- REQUIRED TASK -
Copy out verbatim, and with nothing else, the portion of the entries below that opens with the line containing "order: Boletales" and closes with the line containing "scientific name: Teesdalia nudicaulis", both of those lines included.
________________________
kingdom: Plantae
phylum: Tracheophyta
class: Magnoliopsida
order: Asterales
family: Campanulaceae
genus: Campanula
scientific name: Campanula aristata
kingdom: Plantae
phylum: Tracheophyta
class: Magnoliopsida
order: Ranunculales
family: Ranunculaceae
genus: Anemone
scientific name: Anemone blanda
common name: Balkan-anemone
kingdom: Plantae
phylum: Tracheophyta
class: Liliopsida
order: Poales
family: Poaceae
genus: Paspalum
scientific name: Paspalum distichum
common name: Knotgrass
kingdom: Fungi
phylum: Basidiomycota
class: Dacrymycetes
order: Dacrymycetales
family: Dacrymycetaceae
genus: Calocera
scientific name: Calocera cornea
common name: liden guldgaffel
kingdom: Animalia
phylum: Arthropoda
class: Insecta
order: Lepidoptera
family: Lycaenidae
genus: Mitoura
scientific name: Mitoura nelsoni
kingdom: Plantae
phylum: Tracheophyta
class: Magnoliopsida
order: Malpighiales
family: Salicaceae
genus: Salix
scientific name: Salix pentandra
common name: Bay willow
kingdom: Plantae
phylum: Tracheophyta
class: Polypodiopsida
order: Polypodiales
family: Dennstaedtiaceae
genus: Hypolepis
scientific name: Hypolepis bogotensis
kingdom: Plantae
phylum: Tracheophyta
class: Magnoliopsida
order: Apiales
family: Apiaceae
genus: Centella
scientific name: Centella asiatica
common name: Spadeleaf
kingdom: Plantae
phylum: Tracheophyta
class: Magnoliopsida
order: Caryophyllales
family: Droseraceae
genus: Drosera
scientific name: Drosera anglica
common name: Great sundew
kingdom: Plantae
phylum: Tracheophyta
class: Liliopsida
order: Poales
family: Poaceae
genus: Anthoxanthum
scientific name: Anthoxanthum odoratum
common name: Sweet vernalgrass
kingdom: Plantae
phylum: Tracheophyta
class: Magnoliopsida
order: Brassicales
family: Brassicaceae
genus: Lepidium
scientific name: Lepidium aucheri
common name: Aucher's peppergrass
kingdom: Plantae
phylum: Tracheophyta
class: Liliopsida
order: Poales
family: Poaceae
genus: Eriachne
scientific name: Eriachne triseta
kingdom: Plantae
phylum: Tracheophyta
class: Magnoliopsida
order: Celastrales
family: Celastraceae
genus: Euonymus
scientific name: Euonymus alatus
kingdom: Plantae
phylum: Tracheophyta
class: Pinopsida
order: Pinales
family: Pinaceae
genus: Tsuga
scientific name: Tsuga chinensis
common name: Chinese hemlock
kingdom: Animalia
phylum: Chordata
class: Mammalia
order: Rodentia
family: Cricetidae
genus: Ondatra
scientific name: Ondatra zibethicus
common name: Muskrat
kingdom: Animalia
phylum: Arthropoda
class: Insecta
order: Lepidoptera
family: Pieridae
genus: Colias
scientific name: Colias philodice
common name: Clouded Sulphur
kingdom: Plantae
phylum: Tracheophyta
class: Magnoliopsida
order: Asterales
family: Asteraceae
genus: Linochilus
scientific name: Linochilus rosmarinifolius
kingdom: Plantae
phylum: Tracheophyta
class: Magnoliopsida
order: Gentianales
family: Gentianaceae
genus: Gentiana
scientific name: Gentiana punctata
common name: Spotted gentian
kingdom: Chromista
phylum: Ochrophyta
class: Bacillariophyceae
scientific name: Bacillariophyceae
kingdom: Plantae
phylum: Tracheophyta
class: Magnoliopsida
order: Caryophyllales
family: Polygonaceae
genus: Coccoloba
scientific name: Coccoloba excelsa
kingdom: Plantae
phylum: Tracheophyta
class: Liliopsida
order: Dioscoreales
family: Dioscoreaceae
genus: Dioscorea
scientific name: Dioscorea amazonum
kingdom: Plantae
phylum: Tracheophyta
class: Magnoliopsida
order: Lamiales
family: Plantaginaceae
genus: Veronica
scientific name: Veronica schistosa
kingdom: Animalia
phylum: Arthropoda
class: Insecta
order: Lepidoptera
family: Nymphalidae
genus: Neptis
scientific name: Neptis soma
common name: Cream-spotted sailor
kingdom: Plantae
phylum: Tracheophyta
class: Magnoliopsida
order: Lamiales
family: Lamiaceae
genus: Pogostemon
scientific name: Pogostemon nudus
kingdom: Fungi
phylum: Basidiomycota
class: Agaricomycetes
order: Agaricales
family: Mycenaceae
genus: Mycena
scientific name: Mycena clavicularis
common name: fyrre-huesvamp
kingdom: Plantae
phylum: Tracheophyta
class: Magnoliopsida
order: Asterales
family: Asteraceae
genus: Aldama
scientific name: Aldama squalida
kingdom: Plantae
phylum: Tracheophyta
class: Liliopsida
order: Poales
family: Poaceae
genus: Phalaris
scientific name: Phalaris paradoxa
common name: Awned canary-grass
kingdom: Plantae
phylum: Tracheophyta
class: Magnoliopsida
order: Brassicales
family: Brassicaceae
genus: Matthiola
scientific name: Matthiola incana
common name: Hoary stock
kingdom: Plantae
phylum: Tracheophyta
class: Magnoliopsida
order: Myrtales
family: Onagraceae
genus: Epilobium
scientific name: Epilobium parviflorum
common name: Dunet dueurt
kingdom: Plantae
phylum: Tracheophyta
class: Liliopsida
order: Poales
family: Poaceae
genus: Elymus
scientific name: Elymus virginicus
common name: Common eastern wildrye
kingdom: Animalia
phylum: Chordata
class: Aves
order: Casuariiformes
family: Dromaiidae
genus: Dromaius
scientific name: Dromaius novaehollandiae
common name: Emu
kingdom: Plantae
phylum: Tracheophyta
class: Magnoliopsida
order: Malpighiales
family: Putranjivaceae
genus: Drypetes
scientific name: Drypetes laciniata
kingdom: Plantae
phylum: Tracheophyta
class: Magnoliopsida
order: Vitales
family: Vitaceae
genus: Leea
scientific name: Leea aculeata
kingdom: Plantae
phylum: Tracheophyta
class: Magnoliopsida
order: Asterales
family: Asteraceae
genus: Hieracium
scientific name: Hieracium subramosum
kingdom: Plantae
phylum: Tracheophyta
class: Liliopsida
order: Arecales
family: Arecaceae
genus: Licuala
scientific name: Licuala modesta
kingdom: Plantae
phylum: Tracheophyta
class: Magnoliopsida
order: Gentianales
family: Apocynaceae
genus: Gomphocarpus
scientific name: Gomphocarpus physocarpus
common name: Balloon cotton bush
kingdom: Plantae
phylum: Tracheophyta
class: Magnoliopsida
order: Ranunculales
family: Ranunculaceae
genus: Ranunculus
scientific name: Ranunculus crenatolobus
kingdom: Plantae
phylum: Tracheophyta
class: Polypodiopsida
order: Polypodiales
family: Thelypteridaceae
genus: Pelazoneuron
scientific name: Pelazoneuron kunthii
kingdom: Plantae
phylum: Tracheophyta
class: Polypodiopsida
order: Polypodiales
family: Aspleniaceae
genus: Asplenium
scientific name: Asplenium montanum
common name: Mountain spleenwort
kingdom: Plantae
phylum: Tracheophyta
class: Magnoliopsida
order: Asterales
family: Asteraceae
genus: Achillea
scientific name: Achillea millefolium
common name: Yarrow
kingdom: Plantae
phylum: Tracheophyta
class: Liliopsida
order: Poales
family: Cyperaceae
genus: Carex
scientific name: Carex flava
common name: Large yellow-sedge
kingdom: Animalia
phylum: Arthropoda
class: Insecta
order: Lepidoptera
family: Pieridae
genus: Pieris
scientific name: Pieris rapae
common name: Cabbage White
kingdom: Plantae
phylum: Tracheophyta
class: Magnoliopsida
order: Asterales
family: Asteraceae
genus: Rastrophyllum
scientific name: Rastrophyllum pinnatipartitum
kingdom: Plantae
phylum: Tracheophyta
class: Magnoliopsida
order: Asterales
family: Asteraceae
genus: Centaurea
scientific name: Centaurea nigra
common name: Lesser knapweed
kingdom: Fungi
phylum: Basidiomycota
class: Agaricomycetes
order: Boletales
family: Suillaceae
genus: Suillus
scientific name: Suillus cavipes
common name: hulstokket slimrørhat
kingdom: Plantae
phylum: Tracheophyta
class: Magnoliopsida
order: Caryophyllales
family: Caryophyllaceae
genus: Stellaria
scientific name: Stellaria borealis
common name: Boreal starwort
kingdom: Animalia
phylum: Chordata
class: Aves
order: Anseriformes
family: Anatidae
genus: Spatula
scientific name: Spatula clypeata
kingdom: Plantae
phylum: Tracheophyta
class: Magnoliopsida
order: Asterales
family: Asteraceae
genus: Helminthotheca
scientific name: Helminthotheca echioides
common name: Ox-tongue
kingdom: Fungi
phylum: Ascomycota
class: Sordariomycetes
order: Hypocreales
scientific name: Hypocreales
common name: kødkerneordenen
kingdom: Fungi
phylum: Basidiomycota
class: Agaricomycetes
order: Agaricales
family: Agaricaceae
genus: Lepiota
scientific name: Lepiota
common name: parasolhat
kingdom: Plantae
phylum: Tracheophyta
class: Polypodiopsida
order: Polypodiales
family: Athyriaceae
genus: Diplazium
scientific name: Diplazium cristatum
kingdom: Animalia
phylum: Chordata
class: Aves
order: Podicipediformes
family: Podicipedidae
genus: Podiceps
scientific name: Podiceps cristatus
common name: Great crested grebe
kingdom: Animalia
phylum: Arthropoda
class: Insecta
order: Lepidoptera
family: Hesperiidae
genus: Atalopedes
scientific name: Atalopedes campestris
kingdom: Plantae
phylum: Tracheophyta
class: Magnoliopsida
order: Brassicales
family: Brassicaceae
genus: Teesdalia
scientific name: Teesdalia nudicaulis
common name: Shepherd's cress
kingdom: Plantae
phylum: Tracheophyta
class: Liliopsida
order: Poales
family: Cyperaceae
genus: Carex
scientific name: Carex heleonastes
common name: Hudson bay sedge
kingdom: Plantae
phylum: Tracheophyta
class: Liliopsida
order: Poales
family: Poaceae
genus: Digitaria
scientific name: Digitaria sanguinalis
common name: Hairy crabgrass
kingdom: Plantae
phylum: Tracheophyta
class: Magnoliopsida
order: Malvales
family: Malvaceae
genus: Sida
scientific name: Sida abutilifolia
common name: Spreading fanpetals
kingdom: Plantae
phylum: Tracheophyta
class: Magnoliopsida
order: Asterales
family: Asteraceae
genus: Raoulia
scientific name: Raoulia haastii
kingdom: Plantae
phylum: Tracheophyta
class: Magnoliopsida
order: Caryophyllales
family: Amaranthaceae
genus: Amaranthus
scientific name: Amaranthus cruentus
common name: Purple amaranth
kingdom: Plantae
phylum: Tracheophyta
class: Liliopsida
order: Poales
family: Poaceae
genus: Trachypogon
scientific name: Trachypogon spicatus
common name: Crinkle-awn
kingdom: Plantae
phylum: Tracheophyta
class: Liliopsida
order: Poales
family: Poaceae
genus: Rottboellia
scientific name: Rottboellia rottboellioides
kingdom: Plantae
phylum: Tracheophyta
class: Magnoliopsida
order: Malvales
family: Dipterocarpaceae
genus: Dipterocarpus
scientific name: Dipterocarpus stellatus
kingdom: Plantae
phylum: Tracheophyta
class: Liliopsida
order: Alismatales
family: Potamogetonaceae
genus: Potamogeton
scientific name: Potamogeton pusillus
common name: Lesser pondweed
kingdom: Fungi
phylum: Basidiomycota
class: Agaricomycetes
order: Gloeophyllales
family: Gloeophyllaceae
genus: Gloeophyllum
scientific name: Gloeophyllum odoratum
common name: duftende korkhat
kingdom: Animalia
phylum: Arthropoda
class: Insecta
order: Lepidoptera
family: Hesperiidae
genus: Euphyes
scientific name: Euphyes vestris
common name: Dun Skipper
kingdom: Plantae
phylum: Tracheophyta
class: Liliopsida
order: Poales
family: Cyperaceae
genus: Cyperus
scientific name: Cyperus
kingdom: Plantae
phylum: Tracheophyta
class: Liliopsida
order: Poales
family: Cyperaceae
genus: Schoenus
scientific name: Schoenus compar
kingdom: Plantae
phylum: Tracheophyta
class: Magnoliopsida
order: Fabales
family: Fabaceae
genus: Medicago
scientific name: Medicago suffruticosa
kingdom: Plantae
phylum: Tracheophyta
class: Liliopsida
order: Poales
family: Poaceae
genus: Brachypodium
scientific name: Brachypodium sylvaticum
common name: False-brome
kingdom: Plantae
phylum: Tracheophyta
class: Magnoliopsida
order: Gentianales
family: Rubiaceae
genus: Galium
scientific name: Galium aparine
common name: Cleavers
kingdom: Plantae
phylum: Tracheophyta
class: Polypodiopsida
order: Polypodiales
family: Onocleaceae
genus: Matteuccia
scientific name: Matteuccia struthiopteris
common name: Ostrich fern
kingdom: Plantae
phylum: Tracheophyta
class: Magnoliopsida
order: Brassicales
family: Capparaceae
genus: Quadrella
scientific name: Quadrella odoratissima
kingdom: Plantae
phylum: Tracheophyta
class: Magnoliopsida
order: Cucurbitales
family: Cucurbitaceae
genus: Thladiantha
________________________
- WORKED ANSWER -
order: Boletales
family: Suillaceae
genus: Suillus
scientific name: Suillus cavipes
common name: hulstokket slimrørhat
kingdom: Plantae
phylum: Tracheophyta
class: Magnoliopsida
order: Caryophyllales
family: Caryophyllaceae
genus: Stellaria
scientific name: Stellaria borealis
common name: Boreal starwort
kingdom: Animalia
phylum: Chordata
class: Aves
order: Anseriformes
family: Anatidae
genus: Spatula
scientific name: Spatula clypeata
kingdom: Plantae
phylum: Tracheophyta
class: Magnoliopsida
order: Asterales
family: Asteraceae
genus: Helminthotheca
scientific name: Helminthotheca echioides
common name: Ox-tongue
kingdom: Fungi
phylum: Ascomycota
class: Sordariomycetes
order: Hypocreales
scientific name: Hypocreales
common name: kødkerneordenen
kingdom: Fungi
phylum: Basidiomycota
class: Agaricomycetes
order: Agaricales
family: Agaricaceae
genus: Lepiota
scientific name: Lepiota
common name: parasolhat
kingdom: Plantae
phylum: Tracheophyta
class: Polypodiopsida
order: Polypodiales
family: Athyriaceae
genus: Diplazium
scientific name: Diplazium cristatum
kingdom: Animalia
phylum: Chordata
class: Aves
order: Podicipediformes
family: Podicipedidae
genus: Podiceps
scientific name: Podiceps cristatus
common name: Great crested grebe
kingdom: Animalia
phylum: Arthropoda
class: Insecta
order: Lepidoptera
family: Hesperiidae
genus: Atalopedes
scientific name: Atalopedes campestris
kingdom: Plantae
phylum: Tracheophyta
class: Magnoliopsida
order: Brassicales
family: Brassicaceae
genus: Teesdalia
scientific name: Teesdalia nudicaulis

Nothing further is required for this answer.